Commentary on the Gospel of

Chas Kestermeier, S.J.-Creighton University's English Department

Today's Gospel reading is basically clear, although there are at least two "problems" with it.  For one, Jesus is passing along the border between the Jews of Galilee and the Samaritans, and it is clear that the one who returns to give thanks is a Samaritan.  Given the enmity between the two groups, why does Jesus send the man to show himself to a Jewish priest?  Or does He? 

And why does Jesus complain about the others not coming back to give thanks?  They were obeying Him...   Although Jesus Himself indicates that "it is mercy I desire and not sacrifice" in Matthew 9:13 and 12:7, I Samuel 15:22 says that it is "obedience and not sacrifice" that God desires and a text in Hosea speaks of "love, not sacrifice“ (6:6).

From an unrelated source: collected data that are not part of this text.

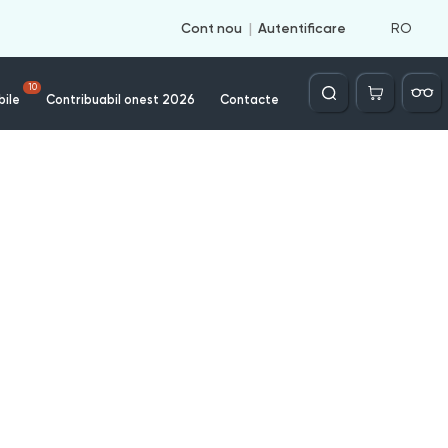
RO
Cont nou
Autentificare
Căutare
10
bile
Contribuabil onest 2026
Contacte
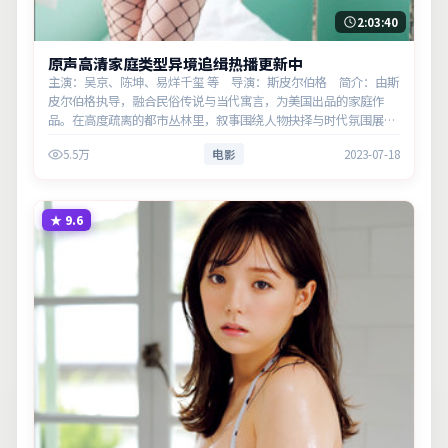
2:03:40
原声高清家庭类型异境追缉热播更新中
主演：吴京、陈坤、易烊千玺 等 导演：斯皮尔伯格 简介：由斯
皮尔伯格执导，融合民俗传说与当代寓言，为美国出品的家庭作
品。在高度疏离的都市丛林里，叙事围绕人物抉择与时代氛围展
开，层层剥开谎言与真相。主演以细腻表演撑起情感层次，兼顾观
5.5万
电影
2023-07-18
赏性与现实意义。
★
9.6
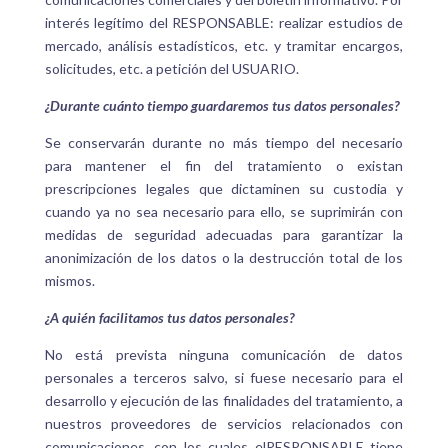
interés legítimo del RESPONSABLE: realizar estudios de
mercado, análisis estadísticos, etc. y tramitar encargos,
solicitudes, etc. a petición del
USUARIO
.
¿Durante cuánto tiempo guardaremos tus datos personales?
Se conservarán durante no más tiempo del necesario
para mantener el fin del tratamiento o existan
prescripciones legales que dictaminen su custodia y
cuando ya no sea necesario para ello, se suprimirán con
medidas de seguridad adecuadas para garantizar la
anonimización de los datos o la destrucción total de los
mismos.
¿A quién facilitamos tus datos personales?
No está prevista ninguna comunicación de datos
personales a terceros salvo, si fuese necesario para el
desarrollo y ejecución de las finalidades del tratamiento, a
nuestros proveedores de servicios relacionados con
comunicaciones, con los cuales el
RESPONSABLE
tiene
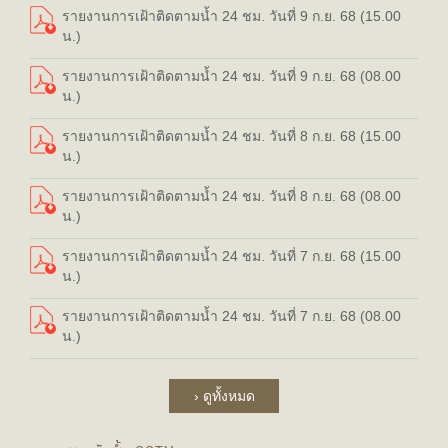
รายงานการเฝ้าติดตามน้ำ 24 ชม. วันที่ 9 ก.ย. 68 (15.00
น.)
รายงานการเฝ้าติดตามน้ำ 24 ชม. วันที่ 9 ก.ย. 68 (08.00
น.)
รายงานการเฝ้าติดตามน้ำ 24 ชม. วันที่ 8 ก.ย. 68 (15.00
น.)
รายงานการเฝ้าติดตามน้ำ 24 ชม. วันที่ 8 ก.ย. 68 (08.00
น.)
รายงานการเฝ้าติดตามน้ำ 24 ชม. วันที่ 7 ก.ย. 68 (15.00
น.)
รายงานการเฝ้าติดตามน้ำ 24 ชม. วันที่ 7 ก.ย. 68 (08.00
น.)
› ดูทั้งหมด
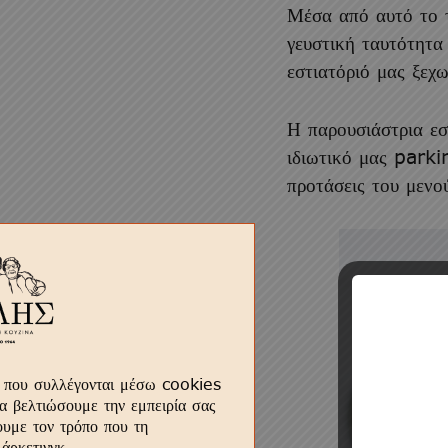
Μέσα από αυτό το τ
γευστική ταυτότητα
εστιατόριό μας ξεχω
Η παρουσιάστρια εσ
ιδιωτικό μας parki
προτάσεις του μενο
ς που συλλέγονται μέσω cookies
να βελτιώσουμε την εμπειρία σας
ουμε τον τρόπο που τη
μάρκετινγκ.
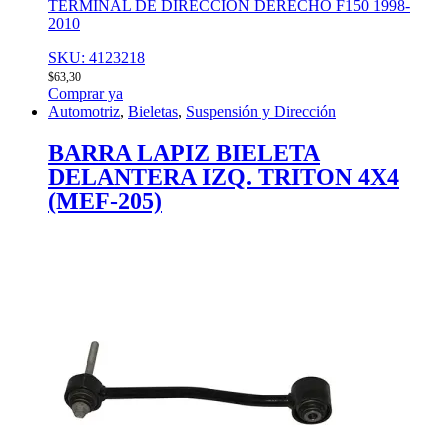
TERMINAL DE DIRECCION DERECHO F150 1998-
2010
SKU: 4123218
$
63,30
Comprar ya
Automotriz
,
Bieletas
,
Suspensión y Dirección
BARRA LAPIZ BIELETA
DELANTERA IZQ. TRITON 4X4
(MEF-205)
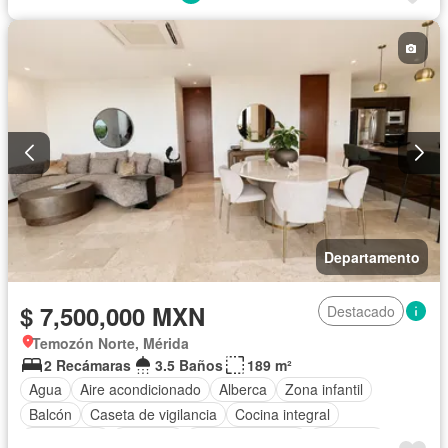
Departamento
$ 7,500,000 MXN
Destacado
Temozón Norte, Mérida
2 Recámaras
3.5 Baños
189 m²
Agua
Aire acondicionado
Alberca
Zona infantil
Balcón
Caseta de vigilancia
Cocina integral
Electricidad
Elevador
Estacionamiento
Gimnasio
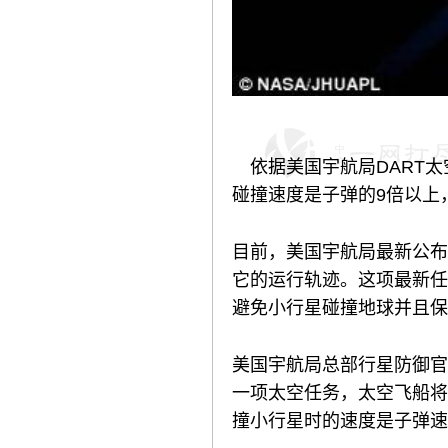
依据美国宇航局DART太
碰撞速度是子弹的9倍以上，
目前，美国宇航局最新公布
它的运行轨迹。这项最新任
避免小行星碰撞地球并且保
美国宇航局总部行星防御官员林
一项太空任务，太空飞船将
撞小行星时的速度是子弹速度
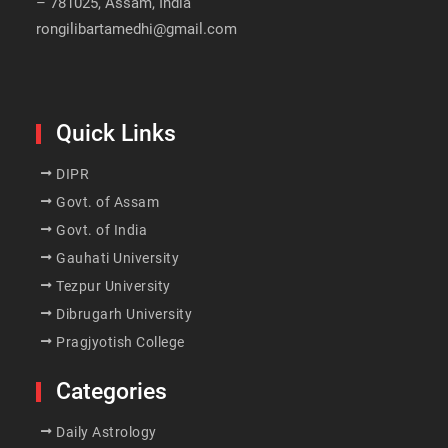
– 781025, Assam, India
rongilibartamedhi@gmail.com
Quick Links
DIPR
Govt. of Assam
Govt. of India
Gauhati University
Tezpur University
Dibrugarh University
Pragjyotish College
Categories
Daily Astrology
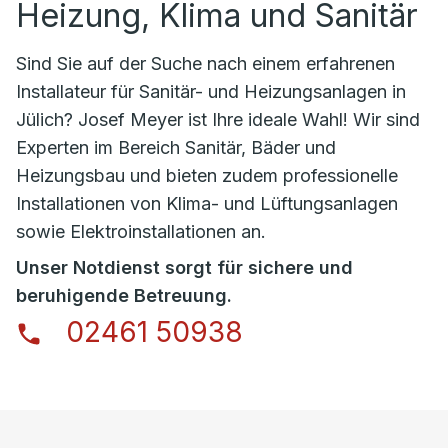
Heizung, Klima und Sanitär
Sind Sie auf der Suche nach einem erfahrenen
Installateur für Sanitär- und Heizungsanlagen in
Jülich
?
Josef Meyer
ist Ihre ideale Wahl! Wir sind
Experten im Bereich Sanitär, Bäder und
Heizungsbau und bieten zudem professionelle
Installationen von Klima- und Lüftungsanlagen
sowie Elektroinstallationen an.
Unser Notdienst sorgt für sichere und
beruhigende Betreuung.
02461 50938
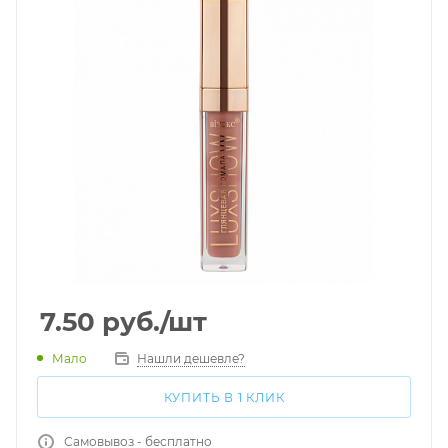
7.50
руб.
/шт
Мало
Нашли дешевле?
КУПИТЬ В 1 КЛИК
Самовывоз - бесплатно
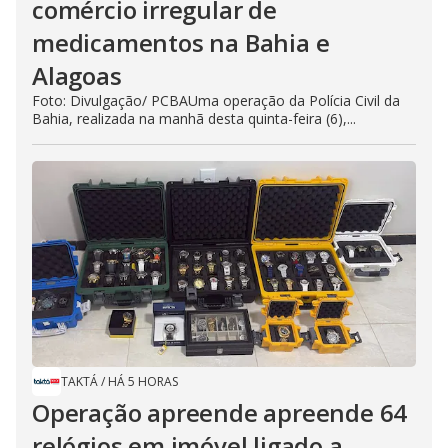
comércio irregular de
medicamentos na Bahia e
Alagoas
Foto: Divulgação/ PCBAUma operação da Polícia Civil da
Bahia, realizada na manhã desta quinta-feira (6),...
TAKTÁ
/
HÁ 5 HORAS
Operação apreende apreende 64
relógios em imóvel ligado a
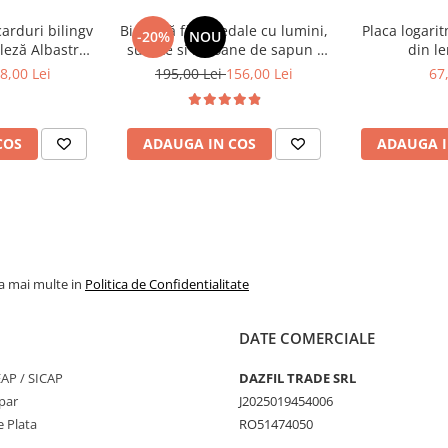
sau sarbatori
carduri bilingv
Bicicletă fără pedale cu lumini,
Placa logari
-20%
NOU
leză Albastru
sunete si baloane de sapun -
din le
448 cuvinte)
roz
8,00 Lei
195,00 Lei
156,00 Lei
67
COS
ADAUGA IN COS
ADAUGA I
la mai multe in
Politica de Confidentialitate
DATE COMERCIALE
SEAP / SICAP
DAZFIL TRADE SRL
par
J2025019454006
 Plata
RO51474050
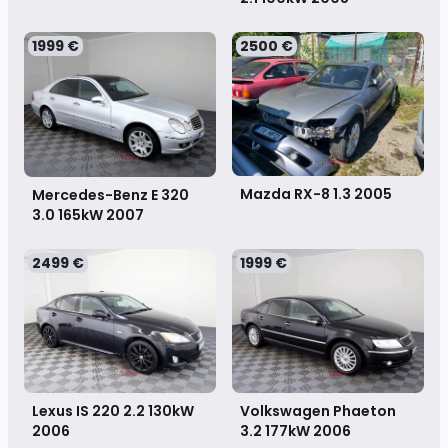
1999 €
2500 €
Mazda RX-8 1.3
2005
Mercedes-Benz E 320
3.0 165kW
2007
2499 €
1999 €
Volkswagen Phaeton
Lexus IS 220 2.2 130kW
3.2 177kW
2006
2006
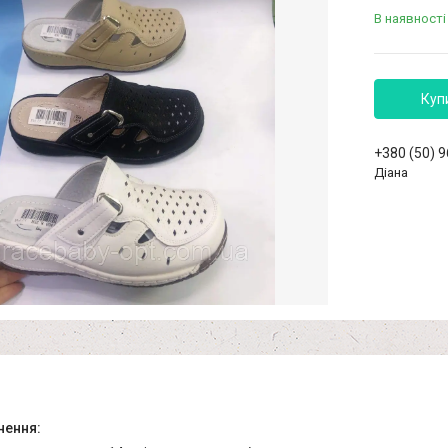
В наявності
Куп
+380 (50) 
Діана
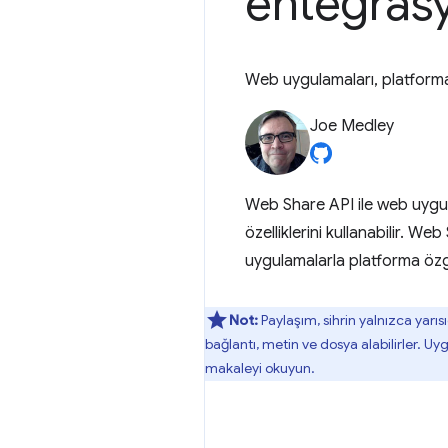
entegras
Web uygulamaları, platforma 
Joe Medley
Web Share API ile web uygul
özelliklerini kullanabilir. W
uygulamalarla platforma özg
Not:
Paylaşım, sihrin yalnızca yarı
bağlantı, metin ve dosya alabilirler. 
makaleyi okuyun.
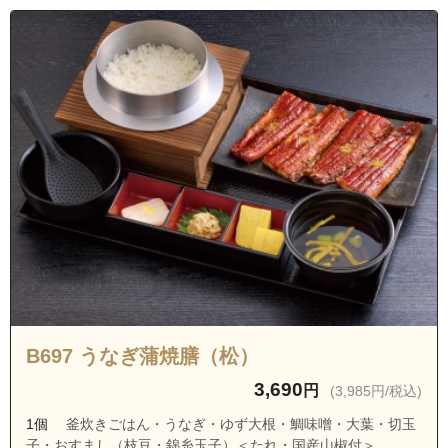
B697 うなぎ蒲焼膳（松）
3,690
円
(3,985円/税込)
1個
釜炊きごはん・うなぎ・ゆず大根・鯛味噌・大葉・切玉
子・おすまし（枝豆・錦糸玉子）＜たれ・国産山椒付＞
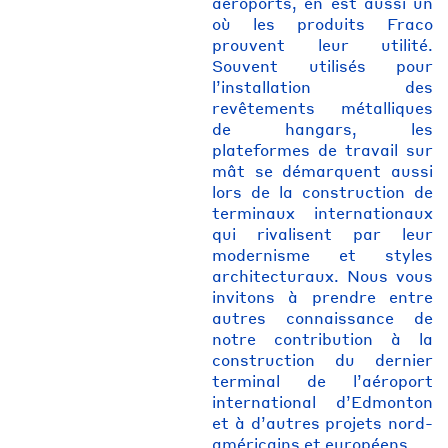
aéroports, en est aussi un
où les produits Fraco
prouvent leur utilité.
Souvent utilisés pour
l’installation des
revêtements métalliques
de hangars, les
plateformes de travail sur
mât se démarquent aussi
lors de la construction de
terminaux internationaux
qui rivalisent par leur
modernisme et styles
architecturaux. Nous vous
invitons à prendre entre
autres connaissance de
notre contribution à la
construction du dernier
terminal de l’aéroport
international d’Edmonton
et à d’autres projets nord-
américains et européens.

I guess that looking specifically at this passage, though, brings out the Samaritan's very personal reaction as primary: he was indeed obeying Jesus and saw his healing, but the urge to give thanks and praise overcame all other imperatives for him.  Note that the text says he returned “praising God” and yet, after falling to his face at Jesus' feet, it is Jesus whom he praises.

Jesus heals all the lepers, not making them into angels but allowing them to be renewed and refreshed, ready to live normal lives, to seek and serve God once again.  When Jesus heals us, do we return to give thanks and praise even though we have not yet seen the end of our healing?  Do we appreciate and use that new life with as much fidelity as we can?